===== 引用文

テクニカル分析だろうが、ファンダメンタルズ分析だろうが、稼げないのなら「自分は無知だ」と気付くことが最初の一歩なのです。
ソクラテスの教え
【徳は知である】【汝自身を知れ】
常識と言われるものを鵜呑みにせず、
常に思考と反省を重ね、
正しいやり方(コツ)を知るべし
書籍や映像で知識を得たとしても、使いこなせないなら知恵とは成り得ません。
「理性」を持って相場と向き合う
ソクラテスの弟子プラトンは【人間の魂は、理性・欲望・気概の三つからなり、理性によって残りの二つを統制する必要がある】と考えました。
この理性を鍛える方法、つまり感情を抑制するために【哲学】が必要なのです。
経験や感覚を重視する
相場においては、継続し、経験を積むことによって「ここは上がりそうだ」「ここは下がりそうだ」と分かる場面が増えてきます。
万学の祖アリストテレス(アレクサンドロス大王の教育係としても有名)は、経験や感覚を重視する現実的思索を展開し、あらゆる学問に精通していました。
トレーダーでいうなら「相場観」です。
(これは実践・経験を通して、自分で獲得しなければなりません)
また、アリストテレスは「人間は誰もが幸福になることを望んで活動し、自分の可能性を実現することが幸福である」と説きました。
隠れて生きよ
「心が乱されるのを避けるためには、無用な交わりを避けるのが一番である」と説いたのがエピクロスです。
人生が楽になる言葉
【死は我々にとって何物でもない。生きている時には存在せず、死んだ時には既に我々は存在しないのだから・・・】(エピクロス)
彼は、心身両面における平静な状態こそが、人間にとって最大の快であり、必然的な欲望のみで満足する術を身に付けることが肝要と説きました。
分相応の「衣食住」があれば幸福であり、誘惑が多い世間とは距離を取れという教え。
ローマ五賢帝・最後の一人マルクス・アウレリウスも「謙虚な生き方を追求して、平静を保つことが大切」と説きました。
彼は、ストア哲学者(ストイックの語源)として知られていましたが、彼の死後急速にローマ帝国は衰退していきました。
判断の停止
ピュロンは【分からないことは判断しない】ことで魂の平静を貫こうとしました。
投資で考えると「分からない商品には手を出すな」ということです。
結局は神頼み?
【万物の根源は「一者」(=神)である】と古代ギリシア最後の哲学者プロティノスは説きました。
この考えは、その後の西洋哲学に大きな影響を与えることになりました。

==========

## 課題 A
引用文のうち、「この理性を鍛える方法、つまり感情を抑制するために【哲学】が必要なのです。」で始まり「だから・・・】(エピクロス)」まで続く部分をそのまま抜き出せ。
## 課題 B
引用文によると、プラトンは人間の魂が何からなると考えたか。
## 課題 C
引用文に出てくる人名をすべて挙げよ。
これらの行は引用文とは別の出典から取ったものである。

===== 抽出項目

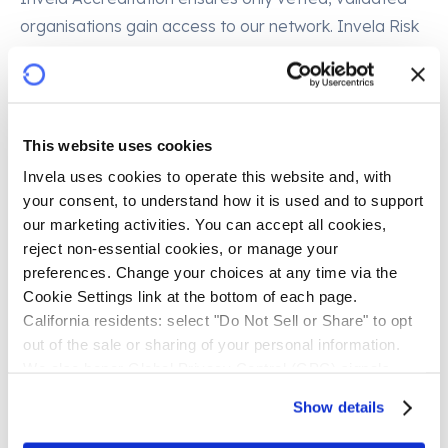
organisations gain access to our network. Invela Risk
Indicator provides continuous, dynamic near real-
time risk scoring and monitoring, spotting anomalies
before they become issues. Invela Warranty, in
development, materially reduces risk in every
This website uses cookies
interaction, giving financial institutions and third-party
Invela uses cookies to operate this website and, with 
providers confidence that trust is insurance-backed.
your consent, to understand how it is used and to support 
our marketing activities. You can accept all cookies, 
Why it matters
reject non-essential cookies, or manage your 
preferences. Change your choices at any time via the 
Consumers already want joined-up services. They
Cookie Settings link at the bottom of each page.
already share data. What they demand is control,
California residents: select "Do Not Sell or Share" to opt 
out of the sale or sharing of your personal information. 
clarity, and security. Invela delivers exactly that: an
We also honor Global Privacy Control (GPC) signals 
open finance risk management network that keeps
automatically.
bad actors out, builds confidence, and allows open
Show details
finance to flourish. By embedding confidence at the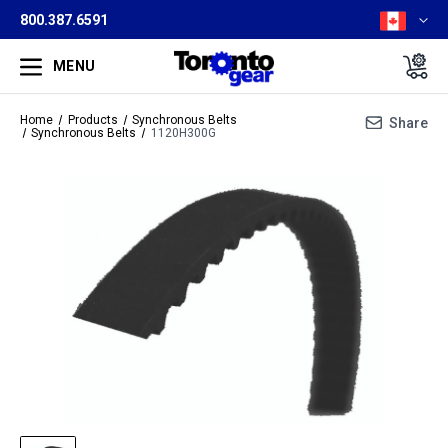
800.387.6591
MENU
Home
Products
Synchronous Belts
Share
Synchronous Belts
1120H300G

==========
===== 抽出項目

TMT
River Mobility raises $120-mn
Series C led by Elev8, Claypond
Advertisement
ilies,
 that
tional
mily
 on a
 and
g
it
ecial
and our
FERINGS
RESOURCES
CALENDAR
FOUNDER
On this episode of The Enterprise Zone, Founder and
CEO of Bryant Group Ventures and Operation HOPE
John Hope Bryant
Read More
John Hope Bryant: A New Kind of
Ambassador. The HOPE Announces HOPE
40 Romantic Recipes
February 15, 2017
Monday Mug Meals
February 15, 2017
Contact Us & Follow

==========

## 解答欄 A
この理性を鍛える方法、つまり感情を抑制するために【哲学】が必要なのです。
経験や感覚を重視する
相場においては、継続し、経験を積むことによって「ここは上がりそうだ」「ここは下がりそうだ」と分かる場面が増えてきます。
万学の祖アリストテレス(アレクサンドロス大王の教育係としても有名)は、経験や感覚を重視する現実的思索を展開し、あらゆる学問に精通していました。
トレーダーでいうなら「相場観」です。
(これは実践・経験を通して、自分で獲得しなければなりません)
また、アリストテレスは「人間は誰もが幸福になることを望んで活動し、自分の可能性を実現することが幸福である」と説きました。
隠れて生きよ
「心が乱されるのを避けるためには、無用な交わりを避けるのが一番である」と説いたのがエピクロスです。
人生が楽になる言葉
【死は我々にとって何物でもない。生きている時には存在せず、死んだ時には既に我々は存在しないのだから・・・】(エピクロス)

## 解答欄 B
理性・欲望・気概の三つ

## 解答欄 C
ソクラテス、プラトン、アリストテレス、アレクサンドロス大王、エピクロス、マルクス・アウレリウス、ピュロン、プロティノス